Obs/admit, prep, scope. He doesn’t have “nml” platelets, he might have a normal number but has ESRD. I don’t get that call, he’s just prepped and waiting for me in the am. I’m not sending him home over the phone. Now, whoever did the FOBT, the patient saw blood. So it’s beyond me why it matters.
 
I very rarely do a hemoccult these days. Old person with change in hemoglobin that's unexplained? Get's admitted. I wouldn't seriously send them home.
 
Obs/admit, prep, scope. He doesn’t have “nml” platelets, he might have a normal number but has ESRD. I don’t get that call, he’s just prepped and waiting for me in the am. I’m not sending him home over the phone. Now, whoever did the FOBT, the patient saw blood. So it’s beyond me why it matters.

Maybe he saw blood earlier...and he wasn't bleeding at the time of the DRE.

If he showed up to your office with all of this information (including labs), would you send him to the ER or directly admit him? (as the ER can't really help you in this case).

Basically it sounds like you would not handle this as an outpatient.

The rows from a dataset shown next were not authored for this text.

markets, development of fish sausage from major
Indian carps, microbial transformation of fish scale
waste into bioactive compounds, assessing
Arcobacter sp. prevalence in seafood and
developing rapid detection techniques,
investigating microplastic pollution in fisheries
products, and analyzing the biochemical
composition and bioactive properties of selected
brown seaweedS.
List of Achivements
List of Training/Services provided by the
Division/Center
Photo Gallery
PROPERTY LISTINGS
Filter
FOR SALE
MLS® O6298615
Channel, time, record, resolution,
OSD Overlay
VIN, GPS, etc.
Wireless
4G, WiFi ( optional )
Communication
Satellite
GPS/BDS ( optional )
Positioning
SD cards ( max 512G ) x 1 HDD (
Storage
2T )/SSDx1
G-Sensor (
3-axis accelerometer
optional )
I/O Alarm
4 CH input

I think this case is perhaps mildly more interesting than others think here...as the ESRD is highly likely playing a role in his new anemia drop.

Pt was admitted...I'll log-in in to see how he was doing.

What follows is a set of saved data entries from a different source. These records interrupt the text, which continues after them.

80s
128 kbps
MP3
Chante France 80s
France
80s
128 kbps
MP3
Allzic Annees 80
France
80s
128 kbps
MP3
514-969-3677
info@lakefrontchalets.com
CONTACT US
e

This was pretty cut and dry because ultimately his Hg was 7.1. But would everyone think the same way if his Hg went from 10.8 to 9.3? Or 12.5 to 10.9? We get this stuff all the time. Depending on the characteristics of the poop...I might send home the 12.5 to 10.9 with strict return precautions (or maybe not if he's been pooping "blood" for 7 days...why don't I see blood now....and his drop occurred possibly over 3 years in setting of ESRD.)

Problem is some ER docs would want to admit anyone popping blood for any reason. But this guy is more interesting because clearly he isn't taking his coumadin, but if he restarts it is he gonna bleed? So at 7.1 you have no room for error, but if his Hg was 11? 12? I dunno.